Valid roles: system, user, assistant

temperature (optional)

Controls randomness in responses. Range: 0 to 2. Default: 1.

  • Lower values (0.0-0.3): More focused and deterministic
  • Higher values (1.5-2.0): More creative and random

maxTokens (optional)

Maximum number of tokens to generate in the response.

stream (optional)

If true, responses will be streamed back as they're generated. Default: false.

user (optional)

A unique identifier for the end-user.
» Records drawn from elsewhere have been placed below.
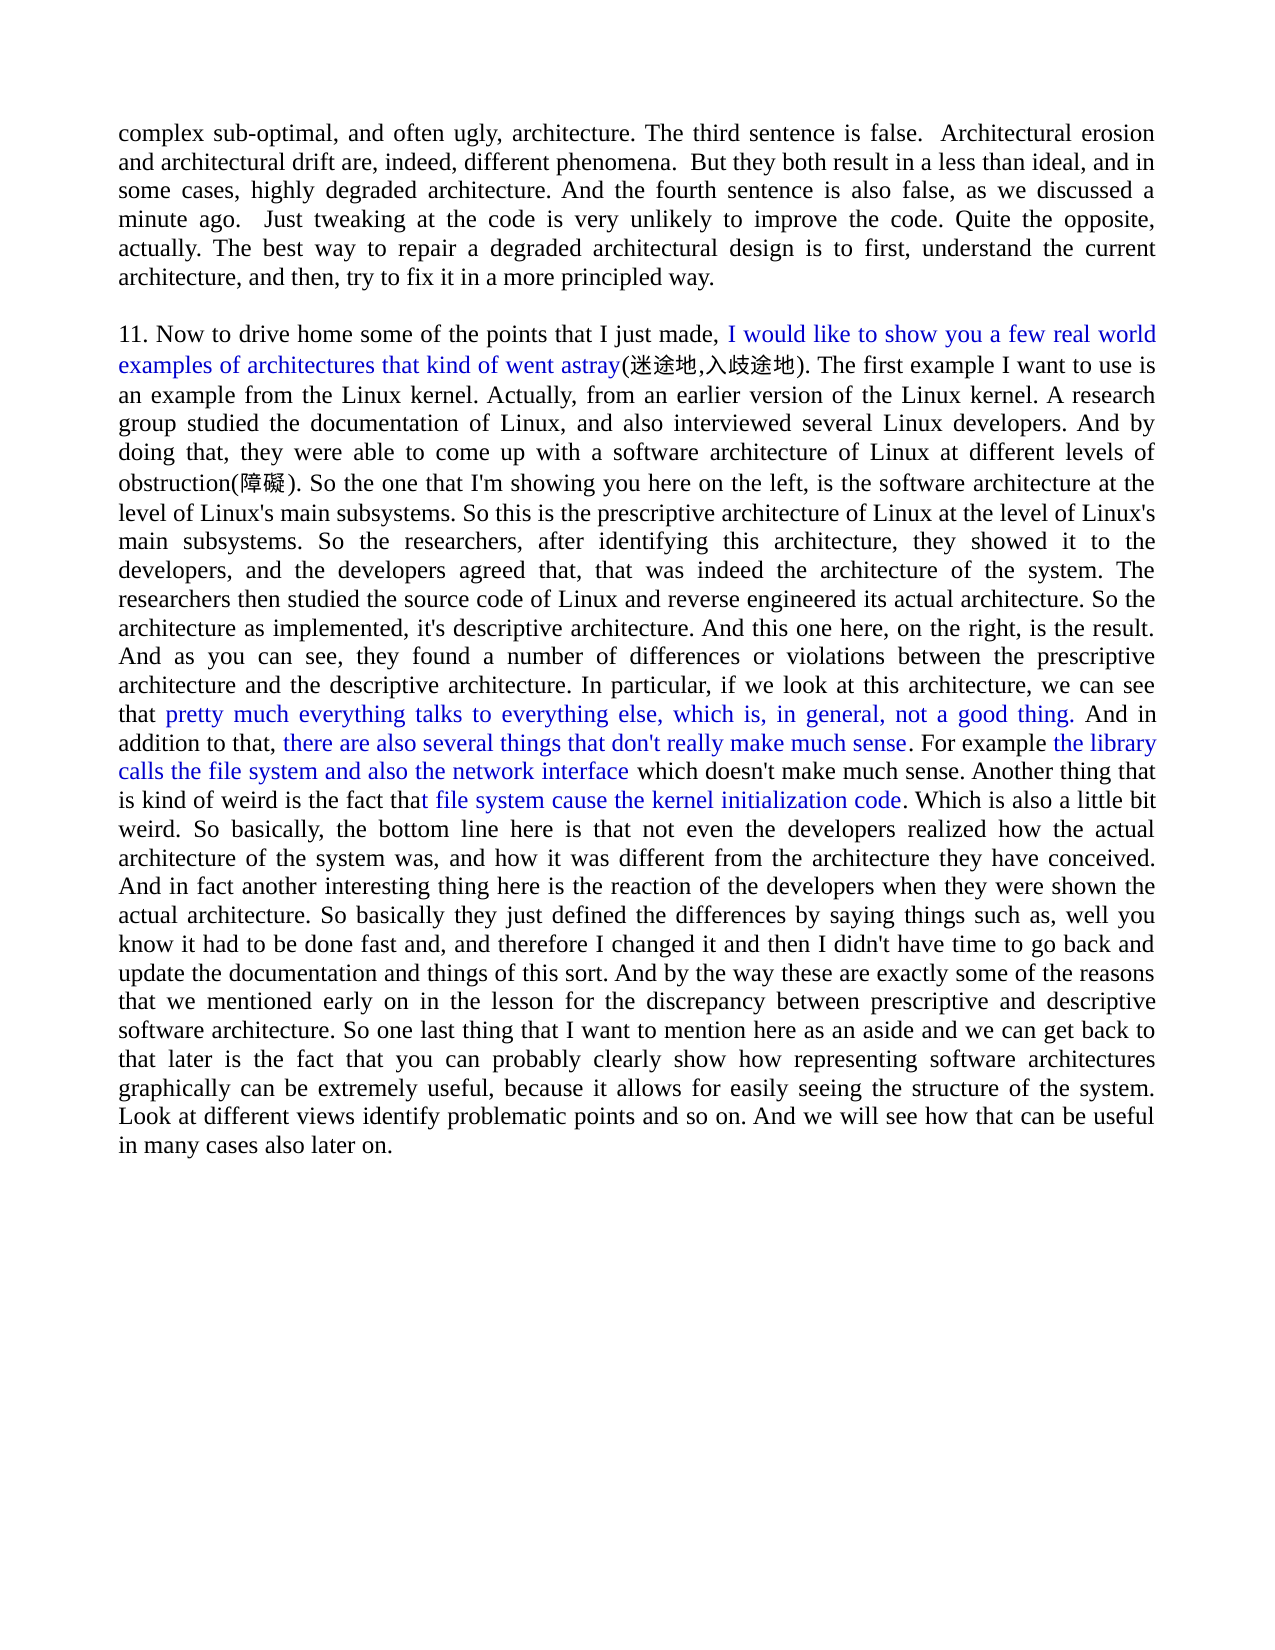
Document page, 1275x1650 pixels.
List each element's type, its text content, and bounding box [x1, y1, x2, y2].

text complex sub-optimal, and often ugly, architecture. The third sentence is false. Architectural erosion and architectural drift are, indeed, different phenomena. But they both result in a less than ideal, and in some cases, highly degraded architecture. And the fourth sentence is also false, as we discussed a minute ago. Just tweaking at the code is very unlikely to improve the code. Quite the opposite, actually. The best way to repair a degraded architectural design is to first, understand the current architecture, and then, try to fix it in a more principled way. [118, 118, 1157, 291]
text 11. Now to drive home some of the points that I just made, I would like to show you a few real world examples of architectures that kind of went astray(迷途地,入歧途地). The first example I want to use is an example from the Linux kernel. Actually, from an earlier version of the Linux kernel. A research group studied the documentation of Linux, and also interviewed several Linux developers. And by doing that, they were able to come up with a software architecture of Linux at different levels of obstruction(障礙). So the one that I'm showing you here on the left, is the software architecture at the level of Linux's main subsystems. So this is the prescriptive architecture of Linux at the level of Linux's main subsystems. So the researchers, after identifying this architecture, they showed it to the developers, and the developers agreed that, that was indeed the architecture of the system. The researchers then studied the source code of Linux and reverse engineered its actual architecture. So the architecture as implemented, it's descriptive architecture. And this one here, on the right, is the result. And as you can see, they found a number of differences or violations between the prescriptive architecture and the descriptive architecture. In particular, if we look at this architecture, we can see that pretty much everything talks to everything else, which is, in general, not a good thing. And in addition to that, there are also several things that don't really make much sense. For example the library calls the file system and also the network interface which doesn't make much sense. Another thing that is kind of weird is the fact that file system cause the kernel initialization code. Which is also a little bit weird. So basically, the bottom line here is that not even the developers realized how the actual architecture of the system was, and how it was different from the architecture they have conceived. And in fact another interesting thing here is the reaction of the developers when they were shown the actual architecture. So basically they just defined the differences by saying things such as, well you know it had to be done fast and, and therefore I changed it and then I didn't have time to go back and update the documentation and things of this sort. And by the way these are exactly some of the reasons that we mentioned early on in the lesson for the discrepancy between prescriptive and descriptive software architecture. So one last thing that I want to mention here as an aside and we can get back to that later is the fact that you can probably clearly show how representing software architectures graphically can be extremely useful, because it allows for easily seeing the structure of the system. Look at different views identify problematic points and so on. And we will see how that can be useful in many cases also later on. [118, 319, 1157, 1159]
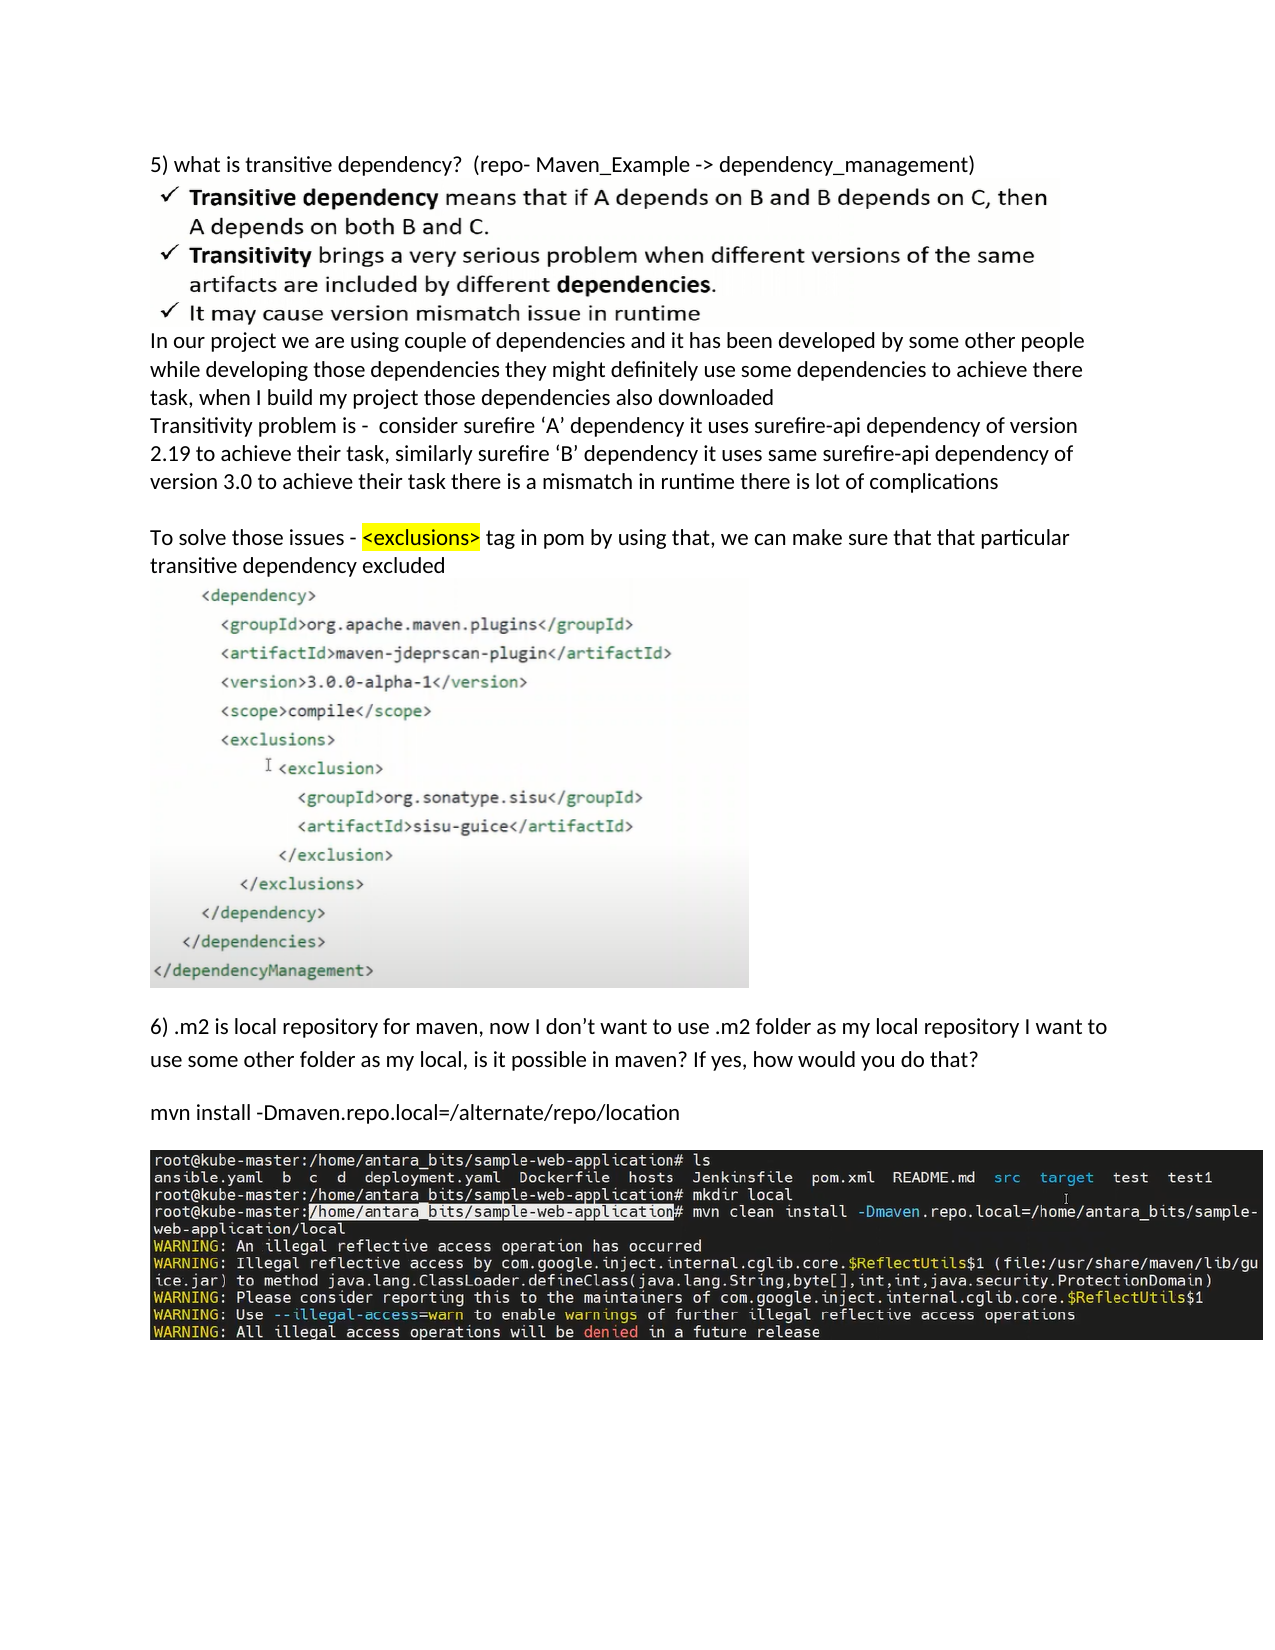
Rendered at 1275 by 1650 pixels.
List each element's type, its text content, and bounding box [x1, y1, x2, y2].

text 5) what is transitive dependency? (repo- Maven_Example -> dependency_management) [150, 150, 1125, 327]
text mvn install -Dmaven.repo.local=/alternate/repo/location [150, 1098, 1125, 1126]
text In our project we are using couple of dependencies and it has been developed by some other people while developing those dependencies they might definitely use some dependencies to achieve there task, when I build my project those dependencies also downloaded [150, 327, 1125, 411]
text To solve those issues - <exclusions> tag in pom by using that, we can make sure that that particular transitive dependency excluded [150, 523, 1125, 579]
text Transitivity problem is - consider surefire ‘A’ dependency it uses surefire-api dependency of version 2.19 to achieve their task, similarly surefire ‘B’ dependency it uses same surefire-api dependency of version 3.0 to achieve their task there is a mismatch in runtime there is lot of complications [150, 411, 1125, 495]
text 6) .m2 is local repository for maven, now I don’t want to use .m2 folder as my local repository I want to use some other folder as my local, is it possible in maven? If yes, how would you do that? [150, 1012, 1125, 1073]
Useful for monitoring, rate limiting, and abuse detection.

Response Format

The API returns a structured response object:

Codetext
{
  "id": "chatcmpl-abc123",
  "object": "chat.completion",
  "created": 1677652288,
  "model": "gpt-4o",
  "choices": [
    {
      "index": 0,
      "message": {
        "role": "assistant",
        "content": "The capital of France is Paris."
      },
      "finish_reason": "stop"
    }
  ],
  "usage": {
    "prompt_tokens": 13,
    "completion_tokens": 7,
    "total_tokens": 20
  }
}

Response Fields

  • id: Unique identifier for this completion
  • choices: Array of completion choices
  • choices[].message: The generated message with role and content
  • choices[].finish_reason: Why generation stopped (stop, length, content_filter)
  • usage: Token counts for the request and response

Streaming Responses

Stream responses in real-time for better user experience:

Codetext
const stream = await cencori.chat.completions.create({
  model: "gpt-4o",
  messages: messages,
  stream: true,
});
 
for await (const chunk of stream) {
  process.stdout.write(chunk.choices[0]?.delta?.content || "");
}

Multi-Provider Support

Switch between AI providers by simply changing the model name:

Codetext
// OpenAI GPT-4o
const openaiResponse = await cencori.chat.completions.create({
  model: "gpt-4o",
  messages: messages,
});
 
// Anthropic Claude
const claudeResponse = await cencori.chat.completions.create({
  model: "claude-3-opus",
  messages: messages,
});

[!NOTE] All responses have the same format regardless of provider!

Error Handling

Handle various error scenarios gracefully:

Codetext
try {
  const response = await cencori.chat.completions.create({
    model: "gpt-4o",
    messages: messages,
  });
} catch (error: any) {
  if (error.status === 403 && error.code === "SECURITY_VIOLATION") {
    // Request blocked by security (PII, injection, etc.)
  }
  
  if (error.status === 429) {
    // Rate limit exceeded
  }
}

Best Practices

  • Set maxTokens: Prevent unexpectedly long responses and control costs.
  • Include user IDs: Enable per-user rate limiting and better analytics.
  • Handle errors gracefully: Implement retry logic for transient failures.
  • Use streaming for chat UIs: Provide better user experience.
  • Cache responses: Reduce costs for repeated queries when appropriate.